1,7-Bis(4-hydroxyphenyl)-1,4,6-heptatrien-3-one
- Names: Preferred IUPAC name (1E,4E,6E)-1,7-Bis(4-hydroxyphenyl)-1,4,6-heptatrien-3-one

Identifiers
- CAS Number: (1E,4E,6E): 470466-05-8 ; (1Z,4E,6E): 149732-52-5;
- 3D model (JSmol): (1E,4E,6E): Interactive image;
- ChEBI: (1E,4E,6E): CHEBI:65502;
- ChEMBL: (1E,4E,6E): ChEMBL469419^{ [EMBL]};
- ChemSpider: (1E,4E,6E): 8622469; (1Z,4E,6E): 30777515; (Unspecified stereochemistry): 28688976;
- PubChem CID: (1E,4E,6E): 10447050;

Properties
- Chemical formula: C_{19}H_{16}O_{3}
- Molar mass: 292.334 g·mol^{−1}
- Appearance: Yellow powder
- Melting point: 168–170 °C (334–338 °F; 441–443 K)

= 1,7-Bis(4-hydroxyphenyl)-1,4,6-heptatrien-3-one =

Natural product found in turmeric and ginger

1,7-Bis(4-hydroxyphenyl)-1,4,6-heptatrien-3-one is a natural product, a curcuminoid antioxidant found in turmeric (Curcuma longa) and torch ginger (Etlingera elatior).
==Structure and isolation==
The all-trans double bond isomer (1E,4E,6E)-1,7-bis(4-hydroxyphenyl)-1,4,6-heptatrien-3-one was first fully characterised when isolated from extracts of the rhizomes of turmeric (Curcuma longa) in 1993. It has subsequently been found in other species, including etlingera elatior.
A very large number of similar compounds are found in turmeric and ginger. These have been extensively studied in their roles as antioxidants and for their potential pharmacological properties.

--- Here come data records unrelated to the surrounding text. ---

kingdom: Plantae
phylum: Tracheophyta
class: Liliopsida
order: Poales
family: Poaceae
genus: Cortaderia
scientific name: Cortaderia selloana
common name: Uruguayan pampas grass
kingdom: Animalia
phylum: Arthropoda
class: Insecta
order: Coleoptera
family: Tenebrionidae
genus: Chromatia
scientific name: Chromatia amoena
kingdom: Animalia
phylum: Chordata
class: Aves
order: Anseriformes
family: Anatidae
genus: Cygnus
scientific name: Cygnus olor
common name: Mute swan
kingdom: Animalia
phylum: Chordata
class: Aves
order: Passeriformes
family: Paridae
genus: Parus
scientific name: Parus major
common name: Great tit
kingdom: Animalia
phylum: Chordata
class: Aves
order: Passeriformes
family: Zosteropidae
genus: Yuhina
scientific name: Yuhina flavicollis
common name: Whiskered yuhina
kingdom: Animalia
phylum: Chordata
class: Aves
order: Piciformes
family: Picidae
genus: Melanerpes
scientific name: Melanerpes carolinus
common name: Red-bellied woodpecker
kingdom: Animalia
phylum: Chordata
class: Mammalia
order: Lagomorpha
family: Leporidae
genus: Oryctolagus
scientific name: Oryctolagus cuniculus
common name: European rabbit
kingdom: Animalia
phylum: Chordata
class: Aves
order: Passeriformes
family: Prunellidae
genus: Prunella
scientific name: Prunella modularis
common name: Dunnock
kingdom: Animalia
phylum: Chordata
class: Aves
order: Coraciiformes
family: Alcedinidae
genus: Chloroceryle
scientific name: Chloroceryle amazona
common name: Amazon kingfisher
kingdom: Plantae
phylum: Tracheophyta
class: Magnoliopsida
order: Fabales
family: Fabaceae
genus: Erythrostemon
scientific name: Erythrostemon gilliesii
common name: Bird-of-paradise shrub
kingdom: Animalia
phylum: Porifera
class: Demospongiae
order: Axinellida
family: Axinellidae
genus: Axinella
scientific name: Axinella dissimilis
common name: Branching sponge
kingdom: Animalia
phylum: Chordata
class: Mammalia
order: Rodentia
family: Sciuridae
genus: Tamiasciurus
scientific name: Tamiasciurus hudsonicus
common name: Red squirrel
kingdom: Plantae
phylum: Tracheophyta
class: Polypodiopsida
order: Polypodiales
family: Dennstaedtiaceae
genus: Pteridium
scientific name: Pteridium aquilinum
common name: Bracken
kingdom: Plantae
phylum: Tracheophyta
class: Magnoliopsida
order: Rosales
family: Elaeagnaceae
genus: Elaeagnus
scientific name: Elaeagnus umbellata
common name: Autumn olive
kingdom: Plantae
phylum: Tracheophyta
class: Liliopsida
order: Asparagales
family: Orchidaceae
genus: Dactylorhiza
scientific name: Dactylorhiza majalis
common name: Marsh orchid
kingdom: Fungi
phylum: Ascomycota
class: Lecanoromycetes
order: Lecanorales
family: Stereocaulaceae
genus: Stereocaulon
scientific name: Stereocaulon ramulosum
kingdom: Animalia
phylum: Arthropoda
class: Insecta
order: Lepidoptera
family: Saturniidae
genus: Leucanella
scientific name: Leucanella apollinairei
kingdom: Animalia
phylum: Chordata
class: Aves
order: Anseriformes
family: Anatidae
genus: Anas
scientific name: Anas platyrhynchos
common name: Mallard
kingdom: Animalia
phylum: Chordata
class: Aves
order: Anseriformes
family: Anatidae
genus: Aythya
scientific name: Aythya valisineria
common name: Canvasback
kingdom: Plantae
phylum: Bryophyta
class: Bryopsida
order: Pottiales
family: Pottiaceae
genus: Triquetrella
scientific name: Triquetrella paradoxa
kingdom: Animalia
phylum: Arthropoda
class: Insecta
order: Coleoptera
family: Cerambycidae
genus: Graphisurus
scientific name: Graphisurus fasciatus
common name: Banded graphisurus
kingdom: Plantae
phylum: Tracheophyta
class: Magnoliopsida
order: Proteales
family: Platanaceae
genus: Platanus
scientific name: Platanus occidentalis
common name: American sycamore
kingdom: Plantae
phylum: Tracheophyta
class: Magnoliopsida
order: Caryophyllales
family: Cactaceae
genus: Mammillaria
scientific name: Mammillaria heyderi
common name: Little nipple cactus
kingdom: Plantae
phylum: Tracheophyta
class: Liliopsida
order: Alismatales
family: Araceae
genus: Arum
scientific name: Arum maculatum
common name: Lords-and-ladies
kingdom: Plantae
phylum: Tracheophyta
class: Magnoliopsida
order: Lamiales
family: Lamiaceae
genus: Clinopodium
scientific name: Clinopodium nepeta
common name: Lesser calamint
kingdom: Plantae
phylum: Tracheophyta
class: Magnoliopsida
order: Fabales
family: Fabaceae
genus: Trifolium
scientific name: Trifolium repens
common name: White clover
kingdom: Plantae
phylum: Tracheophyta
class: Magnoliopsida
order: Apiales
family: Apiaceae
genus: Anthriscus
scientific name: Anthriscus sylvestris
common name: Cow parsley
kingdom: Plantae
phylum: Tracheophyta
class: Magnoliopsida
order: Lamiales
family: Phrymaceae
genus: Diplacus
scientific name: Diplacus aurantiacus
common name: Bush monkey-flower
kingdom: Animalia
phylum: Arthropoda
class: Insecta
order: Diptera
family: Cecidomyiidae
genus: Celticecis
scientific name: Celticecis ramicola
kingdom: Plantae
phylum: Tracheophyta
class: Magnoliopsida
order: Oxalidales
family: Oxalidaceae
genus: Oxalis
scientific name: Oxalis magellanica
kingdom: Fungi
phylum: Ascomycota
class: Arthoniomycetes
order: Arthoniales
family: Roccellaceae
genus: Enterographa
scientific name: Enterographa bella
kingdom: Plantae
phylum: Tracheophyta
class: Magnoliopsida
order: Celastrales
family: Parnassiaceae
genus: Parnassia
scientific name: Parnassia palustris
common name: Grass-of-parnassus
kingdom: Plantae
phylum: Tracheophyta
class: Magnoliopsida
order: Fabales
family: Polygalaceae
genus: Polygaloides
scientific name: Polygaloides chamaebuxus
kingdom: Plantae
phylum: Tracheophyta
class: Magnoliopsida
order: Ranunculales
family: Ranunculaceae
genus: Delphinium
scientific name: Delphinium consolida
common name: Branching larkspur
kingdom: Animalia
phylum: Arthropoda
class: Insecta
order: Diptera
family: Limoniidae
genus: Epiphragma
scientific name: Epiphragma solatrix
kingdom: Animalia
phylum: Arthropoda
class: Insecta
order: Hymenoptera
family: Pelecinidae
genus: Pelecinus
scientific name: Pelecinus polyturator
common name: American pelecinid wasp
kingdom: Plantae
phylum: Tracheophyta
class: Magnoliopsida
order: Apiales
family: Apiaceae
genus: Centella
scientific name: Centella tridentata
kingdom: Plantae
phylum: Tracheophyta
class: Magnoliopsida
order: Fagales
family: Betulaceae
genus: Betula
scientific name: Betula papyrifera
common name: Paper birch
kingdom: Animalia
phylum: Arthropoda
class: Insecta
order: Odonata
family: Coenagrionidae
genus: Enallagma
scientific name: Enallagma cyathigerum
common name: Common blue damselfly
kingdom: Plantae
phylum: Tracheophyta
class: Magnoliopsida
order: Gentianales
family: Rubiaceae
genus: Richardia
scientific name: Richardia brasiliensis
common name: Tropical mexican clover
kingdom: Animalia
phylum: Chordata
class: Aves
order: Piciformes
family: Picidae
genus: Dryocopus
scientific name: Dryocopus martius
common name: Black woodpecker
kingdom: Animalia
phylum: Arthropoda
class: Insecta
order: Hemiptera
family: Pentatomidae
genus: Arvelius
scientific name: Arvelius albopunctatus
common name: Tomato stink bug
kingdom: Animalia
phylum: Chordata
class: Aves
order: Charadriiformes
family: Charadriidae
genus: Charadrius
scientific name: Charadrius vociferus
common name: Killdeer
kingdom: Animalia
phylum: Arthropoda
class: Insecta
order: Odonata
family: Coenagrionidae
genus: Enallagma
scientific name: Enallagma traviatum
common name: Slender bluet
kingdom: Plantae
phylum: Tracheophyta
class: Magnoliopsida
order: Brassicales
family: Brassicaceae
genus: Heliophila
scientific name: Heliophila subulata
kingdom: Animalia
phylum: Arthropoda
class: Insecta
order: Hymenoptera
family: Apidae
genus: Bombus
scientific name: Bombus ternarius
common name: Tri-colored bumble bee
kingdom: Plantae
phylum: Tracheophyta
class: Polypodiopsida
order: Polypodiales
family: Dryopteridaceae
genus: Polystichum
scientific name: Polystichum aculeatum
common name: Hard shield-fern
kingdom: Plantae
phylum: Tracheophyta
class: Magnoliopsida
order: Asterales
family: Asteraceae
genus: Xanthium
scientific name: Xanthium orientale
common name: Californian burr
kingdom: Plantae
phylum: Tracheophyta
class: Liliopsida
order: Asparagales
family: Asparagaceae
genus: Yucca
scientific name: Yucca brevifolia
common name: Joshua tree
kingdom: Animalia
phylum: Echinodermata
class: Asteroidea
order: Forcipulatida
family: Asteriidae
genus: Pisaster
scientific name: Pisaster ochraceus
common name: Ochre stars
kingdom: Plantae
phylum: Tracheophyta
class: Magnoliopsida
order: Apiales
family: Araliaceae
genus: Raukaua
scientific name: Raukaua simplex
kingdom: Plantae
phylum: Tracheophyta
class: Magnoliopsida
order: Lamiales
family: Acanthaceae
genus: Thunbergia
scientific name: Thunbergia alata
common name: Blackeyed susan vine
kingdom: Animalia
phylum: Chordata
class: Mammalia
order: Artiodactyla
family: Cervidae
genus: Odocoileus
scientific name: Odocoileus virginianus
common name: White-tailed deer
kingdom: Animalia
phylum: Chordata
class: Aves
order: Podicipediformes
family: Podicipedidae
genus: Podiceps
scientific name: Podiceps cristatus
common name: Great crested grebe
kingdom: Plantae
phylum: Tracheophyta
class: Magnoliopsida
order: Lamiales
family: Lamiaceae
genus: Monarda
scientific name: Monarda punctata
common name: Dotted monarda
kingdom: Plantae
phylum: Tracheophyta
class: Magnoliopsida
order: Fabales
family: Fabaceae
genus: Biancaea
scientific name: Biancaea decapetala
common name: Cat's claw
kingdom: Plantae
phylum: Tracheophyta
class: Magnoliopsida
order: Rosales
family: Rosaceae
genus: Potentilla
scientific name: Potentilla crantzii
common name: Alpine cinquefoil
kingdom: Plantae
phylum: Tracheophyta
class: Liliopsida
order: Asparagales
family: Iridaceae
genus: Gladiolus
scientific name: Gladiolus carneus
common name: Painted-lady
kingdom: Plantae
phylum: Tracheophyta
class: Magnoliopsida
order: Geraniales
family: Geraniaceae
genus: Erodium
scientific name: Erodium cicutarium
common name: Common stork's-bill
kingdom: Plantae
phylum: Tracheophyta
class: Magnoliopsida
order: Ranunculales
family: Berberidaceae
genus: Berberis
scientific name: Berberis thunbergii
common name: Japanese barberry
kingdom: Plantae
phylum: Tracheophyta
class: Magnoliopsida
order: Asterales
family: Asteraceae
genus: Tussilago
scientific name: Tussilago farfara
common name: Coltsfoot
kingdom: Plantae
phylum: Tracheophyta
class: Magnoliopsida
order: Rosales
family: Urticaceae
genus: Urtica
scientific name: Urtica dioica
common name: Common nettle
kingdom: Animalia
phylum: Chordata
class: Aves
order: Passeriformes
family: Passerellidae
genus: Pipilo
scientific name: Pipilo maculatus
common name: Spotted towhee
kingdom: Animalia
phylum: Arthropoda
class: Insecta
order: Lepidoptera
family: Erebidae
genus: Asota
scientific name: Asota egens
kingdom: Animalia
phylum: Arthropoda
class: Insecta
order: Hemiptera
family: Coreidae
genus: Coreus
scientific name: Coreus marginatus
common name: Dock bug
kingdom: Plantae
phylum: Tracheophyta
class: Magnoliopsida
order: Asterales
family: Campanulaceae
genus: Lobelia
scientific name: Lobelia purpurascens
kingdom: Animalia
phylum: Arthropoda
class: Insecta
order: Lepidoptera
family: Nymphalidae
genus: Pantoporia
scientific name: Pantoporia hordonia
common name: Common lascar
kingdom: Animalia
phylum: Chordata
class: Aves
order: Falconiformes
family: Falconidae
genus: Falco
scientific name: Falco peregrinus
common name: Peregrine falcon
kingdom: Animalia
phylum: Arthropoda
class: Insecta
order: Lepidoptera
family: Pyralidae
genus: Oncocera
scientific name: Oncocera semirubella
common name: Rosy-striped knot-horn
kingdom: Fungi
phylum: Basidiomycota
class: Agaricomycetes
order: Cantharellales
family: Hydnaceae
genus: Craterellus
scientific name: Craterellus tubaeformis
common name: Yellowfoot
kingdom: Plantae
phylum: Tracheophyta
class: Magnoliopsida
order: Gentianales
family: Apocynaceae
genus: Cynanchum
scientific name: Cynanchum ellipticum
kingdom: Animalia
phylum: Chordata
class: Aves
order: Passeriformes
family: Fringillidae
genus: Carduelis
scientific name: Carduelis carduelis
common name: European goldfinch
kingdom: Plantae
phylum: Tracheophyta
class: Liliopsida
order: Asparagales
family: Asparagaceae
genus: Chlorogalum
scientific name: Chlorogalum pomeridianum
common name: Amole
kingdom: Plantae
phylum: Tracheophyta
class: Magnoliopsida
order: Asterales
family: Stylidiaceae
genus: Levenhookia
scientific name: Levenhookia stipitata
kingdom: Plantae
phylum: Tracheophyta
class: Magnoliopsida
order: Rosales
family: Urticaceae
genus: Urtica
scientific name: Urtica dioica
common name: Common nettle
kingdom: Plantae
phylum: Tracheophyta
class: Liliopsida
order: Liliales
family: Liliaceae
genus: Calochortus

The (1Z) double bond isomer is poorly characterised in the literature and it and the compounds with unspecified stereochemistry may in fact be the parent all-E molecule.
==Properties==
Mohamad et al. (2005) found that the curcuminoids 1,7-bis(4-hydroxyphenyl)-1,4,6-heptatrien-3-one, demethoxycurcumin, and 16-hydroxylabda-8(17),11,13-trien-15,16-olide inhibit lipid peroxidation more potently than does alpha-tocopherol.